Крутов дружески кивнул Николаю. Ягодников с командиром скрылись за скалистым бугром. Астахов с любопытством оглядывался кругом. Жизнь и здесь, деятельная, цепкая, но скрытная. Мох, местами сухой, местами сырой, но с зеленоватым побегом. Цветы. Николай наткнулся на них внезапно. Целая площадь. Маленькие, тихие и очень нежные, они словно ковром изумительной расцветки украшали землю, прикрывая мох, мелкие камни. Астахов забыл о гусях, не слышал, что кричал ему Крутов. Он присел, не в силах оторвать глаза от зеленых, желтых, красных лепестков. Среди цветов Николай заметил и листья тундровой березы, миниатюрные, как нарисованные на детской картинке. Астахов потянул кустик. Тонкий, длинный стебелек зашевелился в редкой морошке. Он потянул еще… Нет, не вырвешь: березка расползлась по земле и где-то корнями вцепилась в твердый грунт, вцепилась намертво. Можно ураганом сорвать листья, они успеют вырасти еще, но вырвать корень… Астахов потянул еще сильнее. Только длинный стебелек — зеленая струнка — осталась у него в руке. И снова цветы, цветы… Он вспомнил две строчки из стихов, написанных кем-то из солдат-северян:
Нет ничего красивее на свете,
Чем севера цветы в арктическом букете.
И тут же память подсказала другие стихи, ответившие его настроению:
Чтоб лето даром не прошло,
Оно им отдало последнее тепло.
Астахов уже пожалел, что напрасно оборвал березку, и, собрав нежные поникшие листья, бережно спрятал их в карман куртки. Выстрелы заставили его вспомнить о ружье. Гулко хлопая крыльями, низко в небе появились острые, длинные тела гусей. Он торопливо зашагал, не меняя направления: вдали поблескивала вода озера. Раза два наткнулся на скелеты оленей. Зрелище неприятное, и он поторопился уйти от этого места, где побывала смерть. Астахов притаился за большим острым камнем и, когда стая гусей прошумела над головой, нажал сразу на оба спусковых крючка. Одна из птиц шарахнулась в сторону от стаи, часто захлопав крыльями, и упала. В руках птица вздрогнула и притихла с помутневшими глазами. Он засунул ее в сетку. Стрелять больше не хотелось. Еще два часа Николай бродил по тундре. К полудню собрались у машин. Гусей уложили в кузов. Несколько штук живых пристроили в корзине. (Ягодникову удалось поймать целый выводок.) Гуси испуганно крутили маленькими головками, поглядывая в открытую дверцу кабины.

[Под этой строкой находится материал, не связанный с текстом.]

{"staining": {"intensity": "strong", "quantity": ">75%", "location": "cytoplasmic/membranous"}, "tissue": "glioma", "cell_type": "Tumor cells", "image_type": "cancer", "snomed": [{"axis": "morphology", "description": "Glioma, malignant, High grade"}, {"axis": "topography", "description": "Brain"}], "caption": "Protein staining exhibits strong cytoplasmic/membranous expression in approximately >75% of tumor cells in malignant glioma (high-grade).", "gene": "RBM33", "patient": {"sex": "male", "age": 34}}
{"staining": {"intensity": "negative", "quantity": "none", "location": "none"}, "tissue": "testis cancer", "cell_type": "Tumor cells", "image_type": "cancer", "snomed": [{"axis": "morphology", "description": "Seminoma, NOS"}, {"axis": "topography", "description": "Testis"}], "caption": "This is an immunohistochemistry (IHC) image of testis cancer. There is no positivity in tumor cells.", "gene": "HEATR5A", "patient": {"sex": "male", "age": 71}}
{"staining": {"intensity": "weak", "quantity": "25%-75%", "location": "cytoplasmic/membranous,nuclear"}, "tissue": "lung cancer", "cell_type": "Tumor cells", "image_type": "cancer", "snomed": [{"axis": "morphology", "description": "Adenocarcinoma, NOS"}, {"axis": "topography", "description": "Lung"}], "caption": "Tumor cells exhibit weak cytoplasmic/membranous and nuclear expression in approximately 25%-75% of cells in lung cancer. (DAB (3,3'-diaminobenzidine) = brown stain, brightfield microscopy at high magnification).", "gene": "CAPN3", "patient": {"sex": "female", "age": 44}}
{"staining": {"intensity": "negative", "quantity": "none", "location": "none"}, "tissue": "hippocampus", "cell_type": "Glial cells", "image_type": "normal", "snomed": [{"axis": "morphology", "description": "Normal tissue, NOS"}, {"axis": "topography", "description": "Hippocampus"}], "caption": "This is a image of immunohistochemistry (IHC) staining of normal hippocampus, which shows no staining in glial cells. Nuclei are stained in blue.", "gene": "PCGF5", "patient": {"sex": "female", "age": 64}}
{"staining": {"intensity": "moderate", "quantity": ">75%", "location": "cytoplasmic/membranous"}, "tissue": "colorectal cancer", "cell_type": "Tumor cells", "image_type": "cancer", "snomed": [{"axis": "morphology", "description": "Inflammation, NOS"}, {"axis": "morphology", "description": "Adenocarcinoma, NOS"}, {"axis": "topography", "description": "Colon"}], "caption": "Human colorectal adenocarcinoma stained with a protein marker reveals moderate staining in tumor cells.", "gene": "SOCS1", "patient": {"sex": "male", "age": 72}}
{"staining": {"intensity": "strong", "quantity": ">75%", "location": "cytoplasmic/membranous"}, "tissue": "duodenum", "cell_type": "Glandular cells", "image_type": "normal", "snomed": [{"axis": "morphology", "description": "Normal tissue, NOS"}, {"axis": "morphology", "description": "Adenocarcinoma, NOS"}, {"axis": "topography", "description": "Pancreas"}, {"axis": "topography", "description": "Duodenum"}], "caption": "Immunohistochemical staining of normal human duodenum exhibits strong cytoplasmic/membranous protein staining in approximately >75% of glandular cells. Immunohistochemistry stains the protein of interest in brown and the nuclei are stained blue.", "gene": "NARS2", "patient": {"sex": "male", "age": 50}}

— Возьми одного. Это тебе первый дар севера после гольцов.
Степан протянул Астахову солидного живого гуся. Домой ехали долго. Гусеницы осторожно ощупывали грунт, перебираясь через камни или шурша по мху.
В гостинице живых птиц устроили в котельной. Пал Палыч был весел, обещая руководить приготовлением супа. На охоте его не было. Он ненавидел все, что связано с выстрелами, да для его 85-килограммового веса движение по тундре было бы весьма затруднительным. Пировать решили на следующий день. Утром, перед тем как уйти на работу, Астахов взял своего гуся из котельной и принес в комнату, что вызвало недовольство Половинкина.
— Гони его к чертям на чердак!
— Я пристрою его в углу, за чемоданами, а вечером сделаю клетку.
Астахова поддержали товарищи:
— Пусть откормится сначала, а потом по горлу.
С этим аргументом инженер согласился, но добавил:
— К моему приходу его не должно быть здесь.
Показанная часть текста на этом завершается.